The primary cause championed by the current pope is opposition to ‘moral relativism’. In fact, this is what the church he heads specialises in.
‘What more could Cardinal Conway have done?’
This question was voiced by Cardinal Sean Brady when faced with the charge that the Catholic church had colluded in helping a priest suspected of murder to evade prosecution.
Well, it is an important question and it is important that Sean Brady should show himself well able to answer it, if indeed there was some measure, taken or not taken by his predecessor, which disgraced his office.
For Cardinal Brady is himself under criticism for having concealed crime. He, like William Conway, was notified of crimes committed by a priest. He was told of the abuse of children by Father Brendan Smyth.
And he covered up those crimes, swore to secrecy the young people who had brought accounts of them to him, and held his silence for decades afterwards, while the odious Smyth cut a swathe through Irish children.
He was himself in a similar position to that of Cardinal Conway, notified of a crime and involved in the concealing of it and the release of the offender among Catholic communities in which he would be trusted because the church that sent him was trusted.
Sean Brady holds onto office, against calls for his resignation over the Brendan Smyth affair, and he justifes this by assuring us that he has understood the lessons of experience and that no cover up of abuse can be allowed under his watch.
Yet he says: ‘What more could Cardinal Conway have done?’
If Sean Brady does not understand the grotesque violation of innocence at the heart of Cardinal Conway’s handling of James Chesney, then he has hardly proven to the Catholics of Ireland that he even yet grasps the moral responsibilities attendant on his office.
So, let it be spelt out for him.
Cardinal Conway believed that James Chesney, a priest in the Derry diocese, was a mass murderer. He had met the Secretary of State William Whitelaw and had had that explained to him. His own description of Chesney as a ‘bad man’ confirms that he had believed what he was told.
And he can not be held solely responsible for the initiative to spirit Chesney away, any more than sean Brady can be held accountable on his own for the transfer of Brendan Smyth.
But Chesney, like Smyth, was not a postman being transferred to some quiet town out of harm’s way.
Chesney was a priest and he was sent to a parish to function as a priest and where his arrival would be understood to have the approval of the church.
There he would baptise babies. He would prepare small children for their Holy Communion. He would hear their confessions. He would marry young people in his church.
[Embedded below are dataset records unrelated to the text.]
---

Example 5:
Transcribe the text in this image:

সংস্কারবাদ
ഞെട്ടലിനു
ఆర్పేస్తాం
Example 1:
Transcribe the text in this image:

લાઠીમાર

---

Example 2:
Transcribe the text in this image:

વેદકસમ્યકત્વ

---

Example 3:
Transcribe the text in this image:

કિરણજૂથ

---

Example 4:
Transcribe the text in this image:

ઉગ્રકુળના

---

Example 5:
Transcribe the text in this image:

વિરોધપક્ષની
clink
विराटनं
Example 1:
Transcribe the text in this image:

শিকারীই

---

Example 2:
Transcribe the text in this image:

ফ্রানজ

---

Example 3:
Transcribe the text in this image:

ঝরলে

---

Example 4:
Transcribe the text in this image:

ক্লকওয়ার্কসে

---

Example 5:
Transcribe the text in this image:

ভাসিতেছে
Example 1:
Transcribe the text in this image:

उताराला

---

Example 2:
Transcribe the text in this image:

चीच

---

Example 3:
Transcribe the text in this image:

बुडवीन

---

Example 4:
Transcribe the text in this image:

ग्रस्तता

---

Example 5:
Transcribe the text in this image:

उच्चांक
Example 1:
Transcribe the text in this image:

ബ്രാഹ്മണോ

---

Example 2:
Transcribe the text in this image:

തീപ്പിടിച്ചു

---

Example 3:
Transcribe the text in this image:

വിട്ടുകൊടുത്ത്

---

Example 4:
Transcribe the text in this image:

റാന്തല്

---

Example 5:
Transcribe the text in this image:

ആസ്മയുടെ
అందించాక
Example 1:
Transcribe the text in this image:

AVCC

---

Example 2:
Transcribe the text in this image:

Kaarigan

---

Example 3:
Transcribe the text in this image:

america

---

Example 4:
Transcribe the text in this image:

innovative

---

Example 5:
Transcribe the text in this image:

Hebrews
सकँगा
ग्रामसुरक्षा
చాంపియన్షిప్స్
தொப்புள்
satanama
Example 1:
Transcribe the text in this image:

He would receive the trust and even reverence of people who accepted him as an emmissary of the church they were born into and raised in.
Conway’s decision to have Chesney sent to work like this among people who would be kept in ignorance of his appalling crimes says a lot about the man.
It says that he had nothing but contempt for those people. That the insult of providing a murderer as a moral exemplar to them was untempered by either theology or respect.
It is one thing to imagine a hardened and pragmatic RUC Chief Constable, faced with a horrible quandary, assenting to a priest being shuffled off to a distant parish. He hasn’t any responsibility for the souls that the beast will patronise. He has problems enough.
But Cardinal Conway did have a responsibility to Catholic parishioners, as had Bishop Neil Farren of Derry, who directly ordered the transfer, and the fact of their imposing a murderer on unknowing parishioners in Donegal shows that they had no real sense of pastoral concern for those people.
They were prepared to dump a murderer on them as the expedient solution to an undoubtedly grave problem.
This was as cyncial a move as you could ever credit an arrogant prince of the church with making.
That is all plain to anyone who gives a moment’s thought to what Conway did, but his successor Cardinal Sean Brady doesn’t get it.
He asks: ‘What more could Cardinal Conway have done?’
Well maybe he could have had Chesney sent to Rome to work in an archive or something if he hadn’t the backbone to sack him and denounce him and to pass the problem back to the police where it belonged.
And if Sean Brady doesn’t understand the real offence that Conway and Farren committed against trusting and obedient Catholics, as he doesn’t wuite get what was horrific about his imposing an oath of secrecy on raped children, then he should be thinking again about his decision to remain in office after that scandal.
Or, perhaps, since it appears he really is a moral dullard, it is for those around him to explain it to him and to ask him to go.